Y ni cuenta que nos damos
Luis Rodolfo Morán Quiroz*
¿Qué tan conscientes somos de la existencia, de las necesidades y de las aspiraciones de los demás? ¿En qué medida la escuela nos ayuda a ser más empáticos con nuestros compañeros de aula? Cuando observamos el comportamiento de las personas en algunos espacios compartidos, sean privados (como centros comerciales) o públicos (como las plazas y calles), caemos en la cuenta de que estamos más ensimismados de lo que resultaría deseable para la sana convivencia.

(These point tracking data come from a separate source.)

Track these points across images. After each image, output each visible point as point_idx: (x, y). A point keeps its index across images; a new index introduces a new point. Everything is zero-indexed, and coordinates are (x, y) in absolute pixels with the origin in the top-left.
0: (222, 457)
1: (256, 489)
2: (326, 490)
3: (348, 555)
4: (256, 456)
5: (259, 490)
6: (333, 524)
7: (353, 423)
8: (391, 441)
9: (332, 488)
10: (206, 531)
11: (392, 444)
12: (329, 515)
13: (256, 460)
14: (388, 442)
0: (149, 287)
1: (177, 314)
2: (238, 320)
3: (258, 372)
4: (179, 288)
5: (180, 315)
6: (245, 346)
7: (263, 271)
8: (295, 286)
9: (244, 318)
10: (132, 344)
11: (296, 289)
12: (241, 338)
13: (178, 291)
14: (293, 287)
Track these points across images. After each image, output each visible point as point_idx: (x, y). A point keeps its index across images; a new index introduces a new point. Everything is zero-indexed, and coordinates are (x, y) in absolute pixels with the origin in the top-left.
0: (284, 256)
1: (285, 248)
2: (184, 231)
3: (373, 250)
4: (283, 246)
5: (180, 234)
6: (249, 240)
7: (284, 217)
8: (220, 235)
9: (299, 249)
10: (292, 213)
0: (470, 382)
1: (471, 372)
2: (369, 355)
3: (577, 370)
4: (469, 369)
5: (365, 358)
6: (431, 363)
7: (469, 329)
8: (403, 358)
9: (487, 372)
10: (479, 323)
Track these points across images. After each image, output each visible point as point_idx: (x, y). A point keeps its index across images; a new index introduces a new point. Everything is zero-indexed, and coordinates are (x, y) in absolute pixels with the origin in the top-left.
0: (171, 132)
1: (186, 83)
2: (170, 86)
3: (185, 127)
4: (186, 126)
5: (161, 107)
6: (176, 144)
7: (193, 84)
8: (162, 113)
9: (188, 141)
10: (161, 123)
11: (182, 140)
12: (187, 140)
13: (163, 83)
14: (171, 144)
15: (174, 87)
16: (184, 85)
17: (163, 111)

Es frecuente que las personas se olviden de su entorno y que caminen sin fijarse si alguien vienen detrás de ellas. Suele pasar en las pistas de entrenamiento y los caminantes, tratadores o corredores paracen no haber incluido entre sus aprendizajes el reconocer que esas pistas son utilizadas por otras personas interesadas en ejercitarse. A veces sucede en la calle, al caminar y se nota más en las banquetas estrechas en donde unas personas se mueven en zig-zag o se apropian de la mayor cantidad posible del espacio sin tomar en cuenta que algunos vienen detrás, quizá más rápido y necesitan pasar. A veces, esas personas “esponjosas” tampoco son conscientes de que alguien viene en sentido contrario al suyo, no dejan espacio para pasar, sino que esperan que los que vienen les cedan el paso.
Más grave resulta cuando quien se traslada lo hace sobre un vehículo que ocupa más espacio que un cuerpo humano individual. Hay quien rara vez se pone a revisar si alguien viene a los lados, atrás o adelante y no le importa saber para qué es esa palanca que está vinculada a los foquitos direccionales que encienden y apagan en la parte de afuera del vehículo. Ni voltean ni avisan de sus maniobras. Y estacionan sus cuerpos, sus vehículos o sus cargas sin fijarse en si estorban el flujo de los demás o si es el lugar más correcto o menos peligroso para poner su humanidad o sus objetos.
En buena medida, la escuela nos ayuda a darnos cuenta de que los demás son diferentes de nosotros, que tienen sus propias necesidades, sus propios ritmos, ocupan sus propios espacios. Además del contexto familiar, la escuela nos ayuda a la interacción con otros que no necesariamente son nuestros compañeros, amigos o conocidos. Que son simplemente “otros”, con otras perspectivas, otras capacidades, otras necesidades y otros proyectos.
Pero cuando la escuela, ya sea básica o superior, de principiantes, iniciados, avanzados o consagrados, no incluye entre sus preocupaciones el trabajo en equipo, la interacción, el diálogo, la negociación y la deliberación, difícilmente seremos capaces de entender que hay otras perspectivas y otras maneras de usar el espacio y el tiempo. Si la familia y la escuela no nos han ayudado a fijarnos en los demás y observar e inquirir acerca de sus necesidades, de las cosas que les agradan o molestan, difícilmente seremos conscientes de las maneras en que invadimos los tiempos, los espacios o los recursos de los demás. Si la escuela y la familia promueven únicamente la competencia, la rivalidad, los triunfos individuales, es probable que derivemos en habitantes de las ciudades y luego en ciudadanos con escasa conciencia de la existencia, necesidades y diferentes proyectos de vida de las demás personas con las que convivimos. Si no dedicamos tiempo para entender y observar las vidas de los demás, las consideraremos de poco valor, de nulo interés y de escaso futuro. En buena medida, en nuestras interacciones en el aula resulta importante resaltar la existencia de otras personas, otras maneras de ver, otras ideas, otras aspiraciones que no necesariamente coinciden con las nuestras, y que nos ayudan a comprender los proyectos propios y a buscar inspiración en y a la vez que dar espacio a los proyectos ajenos.